I'm still trying to decide between two 2075's, a 2080 & 2075 or a wet/dry (and maybe a 2075 also lol). It will be a 210g Frontosa tank.


----------



## tony1928 (Apr 22, 2010)

Consider doing a sump. Maintenance is much easier and the sump allows you to do whatever you want in terms of biomedia. Then you can add flow with much cheaper powerheads. 

If not, then two canisters. I like the redundancy of running two if possible. Yes, it will be more work to clean but you can alternate cleaning.


----------



## Potatohead (May 27, 2013)

I really like the idea of a sump, but it will be a display tank and I am kind of worried about the noise. The big selling feature of the sump is that there should be less stuff in the tank, but I can use inline heaters with canisters and as you say I would probably need powerheads with the sump anyway, so that selling point starts to fade away. It's also not a drilled tank and if the HOB overflow(s) ever stop siphoning for some reason, water is going everywhere .


----------



## Potatohead (May 27, 2013)

Hey everyone,

Got the new 210 up and running last night with a pair of 2075's. These are my first canisters.
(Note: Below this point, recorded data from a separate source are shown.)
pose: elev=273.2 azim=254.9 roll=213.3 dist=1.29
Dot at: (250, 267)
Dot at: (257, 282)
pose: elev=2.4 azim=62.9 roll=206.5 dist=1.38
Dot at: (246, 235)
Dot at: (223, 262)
They took a bit to prime but eventually got them going. Thing is, they work great but about every 5 - 10 minutes I get a slight 1 - 2 second gurgle out of each of them. I can't really see any bubbles coming out of the hose when this happens, but I can hear the pumps cavitating a bit. I tried rocking the filters a bit last night, when I do this they cavitate a fair bit and then clear up. I thought that fixed it, but this morning they were doing it a little bit again. I am 98% sure my intake hoses are air-tight as the hose is TIGHT on the fittings and I can't see or hear air entering. I did just replace half the water in the tank and there are a million bubbles on the glass, so maybe that has something to do with it, but I doubt it. 

Is this something that will clear or should I empty them out and try priming them again? Maybe it's normal?


----------



## charles (Apr 21, 2010)

1) check your hose are too long.

2) because of the design of the cap on both intake and out flow, I always recommend people to put a plastic food wrap before screwing on the cap.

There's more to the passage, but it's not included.